## WORK ITEM
Copy every line of the items below word for word, leaving out the pictures.

## RECORD SET
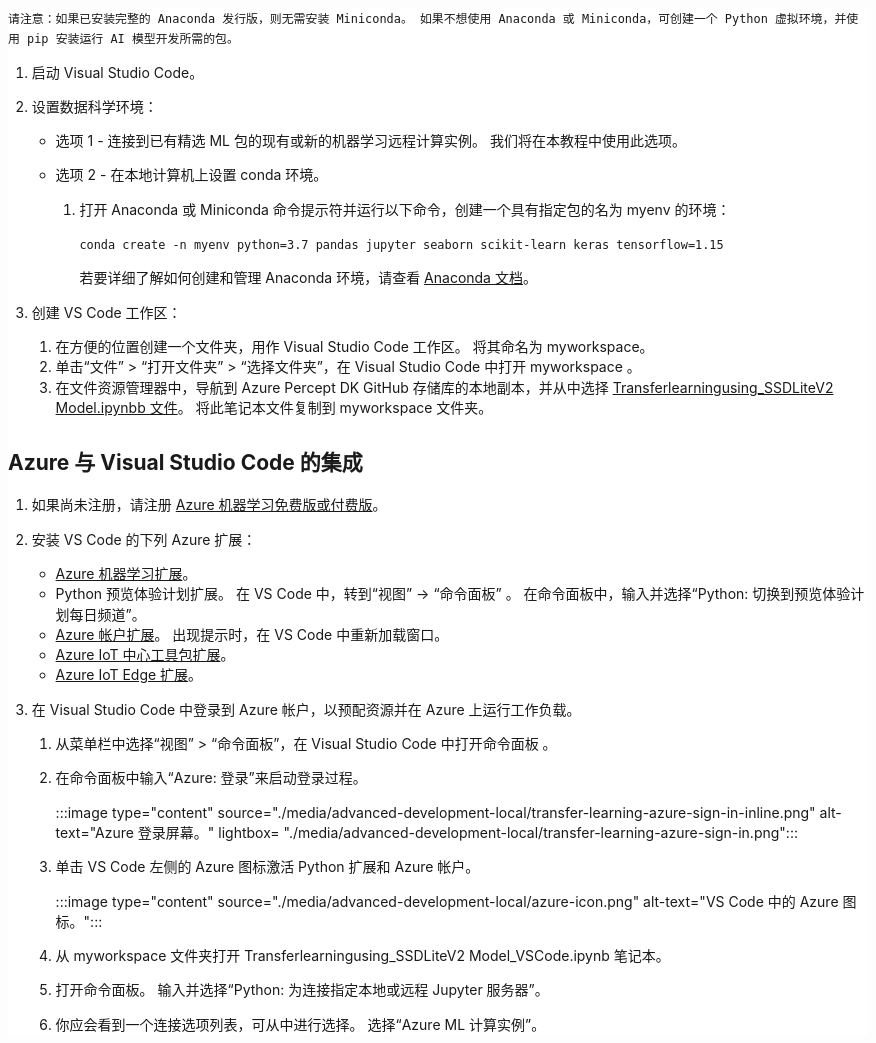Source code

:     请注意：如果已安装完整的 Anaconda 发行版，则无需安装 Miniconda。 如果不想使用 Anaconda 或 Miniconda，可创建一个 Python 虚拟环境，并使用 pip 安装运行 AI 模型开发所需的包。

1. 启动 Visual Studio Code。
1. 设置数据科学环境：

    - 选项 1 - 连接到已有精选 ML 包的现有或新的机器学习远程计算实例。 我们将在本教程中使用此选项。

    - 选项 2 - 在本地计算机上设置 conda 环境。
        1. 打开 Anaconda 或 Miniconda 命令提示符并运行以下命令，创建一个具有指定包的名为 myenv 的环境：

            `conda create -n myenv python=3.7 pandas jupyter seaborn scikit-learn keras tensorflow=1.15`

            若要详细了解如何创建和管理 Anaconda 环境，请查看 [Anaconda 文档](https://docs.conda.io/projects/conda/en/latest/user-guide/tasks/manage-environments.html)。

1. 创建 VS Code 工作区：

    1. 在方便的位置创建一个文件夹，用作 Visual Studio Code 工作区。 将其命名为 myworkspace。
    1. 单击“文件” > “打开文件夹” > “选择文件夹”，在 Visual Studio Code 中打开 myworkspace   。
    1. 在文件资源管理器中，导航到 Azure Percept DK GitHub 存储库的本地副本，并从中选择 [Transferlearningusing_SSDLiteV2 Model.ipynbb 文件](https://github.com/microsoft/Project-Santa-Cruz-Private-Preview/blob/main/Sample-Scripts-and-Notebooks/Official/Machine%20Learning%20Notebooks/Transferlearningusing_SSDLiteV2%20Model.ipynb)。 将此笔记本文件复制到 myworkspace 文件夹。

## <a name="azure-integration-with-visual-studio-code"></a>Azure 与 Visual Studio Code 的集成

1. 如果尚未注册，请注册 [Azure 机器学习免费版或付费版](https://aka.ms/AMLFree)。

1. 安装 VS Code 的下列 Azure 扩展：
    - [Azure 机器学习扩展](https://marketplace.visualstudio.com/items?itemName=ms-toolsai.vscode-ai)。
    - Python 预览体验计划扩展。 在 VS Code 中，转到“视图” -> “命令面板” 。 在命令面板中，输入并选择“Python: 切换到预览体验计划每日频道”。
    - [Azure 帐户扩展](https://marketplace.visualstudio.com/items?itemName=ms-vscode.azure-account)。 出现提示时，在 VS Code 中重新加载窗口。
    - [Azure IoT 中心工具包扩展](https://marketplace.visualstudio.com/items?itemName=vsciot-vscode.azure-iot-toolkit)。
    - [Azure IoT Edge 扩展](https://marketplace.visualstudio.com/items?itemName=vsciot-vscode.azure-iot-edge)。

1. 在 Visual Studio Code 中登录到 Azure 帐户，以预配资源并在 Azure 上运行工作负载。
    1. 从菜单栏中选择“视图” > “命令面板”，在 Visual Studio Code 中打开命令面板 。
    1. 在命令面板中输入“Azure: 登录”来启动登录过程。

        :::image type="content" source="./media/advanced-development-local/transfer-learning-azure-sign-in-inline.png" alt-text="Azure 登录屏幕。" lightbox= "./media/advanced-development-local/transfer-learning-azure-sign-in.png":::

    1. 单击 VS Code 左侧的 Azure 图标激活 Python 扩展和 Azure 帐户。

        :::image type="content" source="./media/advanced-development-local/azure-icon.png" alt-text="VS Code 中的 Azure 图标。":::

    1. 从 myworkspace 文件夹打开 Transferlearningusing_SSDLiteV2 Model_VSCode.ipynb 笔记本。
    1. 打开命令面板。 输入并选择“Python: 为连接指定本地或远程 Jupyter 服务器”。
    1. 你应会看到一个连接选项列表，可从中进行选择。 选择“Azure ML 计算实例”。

## WRITTEN SOLUTION
Source code

:     请注意：如果已安装完整的 Anaconda 发行版，则无需安装 Miniconda。 如果不想使用 Anaconda 或 Miniconda，可创建一个 Python 虚拟环境，并使用 pip 安装运行 AI 模型开发所需的包。

1. 启动 Visual Studio Code。
1. 设置数据科学环境：

    - 选项 1 - 连接到已有精选 ML 包的现有或新的机器学习远程计算实例。 我们将在本教程中使用此选项。

    - 选项 2 - 在本地计算机上设置 conda 环境。
        1. 打开 Anaconda 或 Miniconda 命令提示符并运行以下命令，创建一个具有指定包的名为 myenv 的环境：

            `conda create -n myenv python=3.7 pandas jupyter seaborn scikit-learn keras tensorflow=1.15`

            若要详细了解如何创建和管理 Anaconda 环境，请查看 [Anaconda 文档](https://docs.conda.io/projects/conda/en/latest/user-guide/tasks/manage-environments.html)。

1. 创建 VS Code 工作区：

    1. 在方便的位置创建一个文件夹，用作 Visual Studio Code 工作区。 将其命名为 myworkspace。
    1. 单击“文件” > “打开文件夹” > “选择文件夹”，在 Visual Studio Code 中打开 myworkspace   。
    1. 在文件资源管理器中，导航到 Azure Percept DK GitHub 存储库的本地副本，并从中选择 [Transferlearningusing_SSDLiteV2 Model.ipynbb 文件](https://github.com/microsoft/Project-Santa-Cruz-Private-Preview/blob/main/Sample-Scripts-and-Notebooks/Official/Machine%20Learning%20Notebooks/Transferlearningusing_SSDLiteV2%20Model.ipynb)。 将此笔记本文件复制到 myworkspace 文件夹。

## <a name="azure-integration-with-visual-studio-code"></a>Azure 与 Visual Studio Code 的集成

1. 如果尚未注册，请注册 [Azure 机器学习免费版或付费版](https://aka.ms/AMLFree)。

1. 安装 VS Code 的下列 Azure 扩展：
    - [Azure 机器学习扩展](https://marketplace.visualstudio.com/items?itemName=ms-toolsai.vscode-ai)。
    - Python 预览体验计划扩展。 在 VS Code 中，转到“视图” -> “命令面板” 。 在命令面板中，输入并选择“Python: 切换到预览体验计划每日频道”。
    - [Azure 帐户扩展](https://marketplace.visualstudio.com/items?itemName=ms-vscode.azure-account)。 出现提示时，在 VS Code 中重新加载窗口。
    - [Azure IoT 中心工具包扩展](https://marketplace.visualstudio.com/items?itemName=vsciot-vscode.azure-iot-toolkit)。
    - [Azure IoT Edge 扩展](https://marketplace.visualstudio.com/items?itemName=vsciot-vscode.azure-iot-edge)。

1. 在 Visual Studio Code 中登录到 Azure 帐户，以预配资源并在 Azure 上运行工作负载。
    1. 从菜单栏中选择“视图” > “命令面板”，在 Visual Studio Code 中打开命令面板 。
    1. 在命令面板中输入“Azure: 登录”来启动登录过程。

        :::image type="content" source="./media/advanced-development-local/transfer-learning-azure-sign-in-inline.png" alt-text="Azure 登录屏幕。" lightbox= "./media/advanced-development-local/transfer-learning-azure-sign-in.png":::

    1. 单击 VS Code 左侧的 Azure 图标激活 Python 扩展和 Azure 帐户。

        :::image type="content" source="./media/advanced-development-local/azure-icon.png" alt-text="VS Code 中的 Azure 图标。":::

    1. 从 myworkspace 文件夹打开 Transferlearningusing_SSDLiteV2 Model_VSCode.ipynb 笔记本。
    1. 打开命令面板。 输入并选择“Python: 为连接指定本地或远程 Jupyter 服务器”。
    1. 你应会看到一个连接选项列表，可从中进行选择。 选择“Azure ML 计算实例”。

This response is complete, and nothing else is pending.